名前の口から出た男の名に、また知盛かと胸の辺りがもやもやし始める。この感情が何なのか知っているだけに、また相手が相手なだけに認めたくなくて、名前の話を無視するかのように立ち上がった。

すると横から軽やかな笑い声が聞こえて、何事かと思わず振り返る。

「何がおかしいんだよ?」

些かムッとして問うと、うっすら涙を浮かべて笑いを止めた名前は、今度は綺麗に微笑んで言い放った。

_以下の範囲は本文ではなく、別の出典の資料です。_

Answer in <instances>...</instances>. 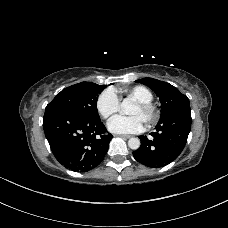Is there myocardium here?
Returning a JSON list of instances; mask_svg holds the SVG:
<instances>
[{
  "label": "myocardium",
  "instance_id": "myocardium-1",
  "mask_svg": "<svg viewBox=\"0 0 228 228\" xmlns=\"http://www.w3.org/2000/svg\"><path fill=\"white\" fill-rule=\"evenodd\" d=\"M137 105L147 116L146 124L153 125L157 122L159 118V109L152 102H135Z\"/></svg>",
  "mask_w": 228,
  "mask_h": 228
}]
</instances>
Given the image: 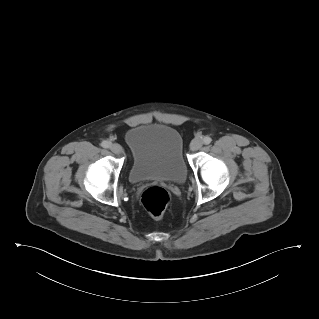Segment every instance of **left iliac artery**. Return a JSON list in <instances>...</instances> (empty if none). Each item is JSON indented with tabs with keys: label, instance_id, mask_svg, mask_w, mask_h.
I'll return each mask as SVG.
<instances>
[{
	"label": "left iliac artery",
	"instance_id": "left-iliac-artery-1",
	"mask_svg": "<svg viewBox=\"0 0 319 319\" xmlns=\"http://www.w3.org/2000/svg\"><path fill=\"white\" fill-rule=\"evenodd\" d=\"M212 141V139L209 136L204 137L203 142L204 144L208 145L210 144Z\"/></svg>",
	"mask_w": 319,
	"mask_h": 319
}]
</instances>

「好きだよ、将臣。この世界の誰よりも。初めて出会ったその日から…いままでも、そしてこれからもずっと、好きだよ」

名前は驚いて固まってしまった将臣から、照れたようにふいっと目を逸らす。


「毎朝一生懸命剣を振るう将臣は、特別カッコイイよ。誰の為にあんな風、一心になれるのか妬けるぐらいに」
「─っ、……いつも、見てたのか…?」

その言葉に更に大きく目を見開いて、将臣はようやく声を絞り出した。恥ずかしさで顔から火が出そうなほど熱い。


「だから、そう言ってんじゃん…」

そう呟くように言った名前の顔も将臣に負けず劣らず赤くなっていて。

「将臣ってば全然気付かないんだもん。そのくせ誰かさんには嫉妬してるみたいだし?」

取り繕うようにブツブツこぼす名前の言葉は、途中から将臣の耳には全く入っていなかった。



「俺も、お前が好きだ、名前。お前を守りたくて、お前の為に強くなりたかった…」

想いが通じ合った嬉しさが、じわりじわりと込み上げる。信じられないと言った表情をしている名前がまた可愛くて、将臣は目の前の愛しい人をぎゅっと抱き締めた。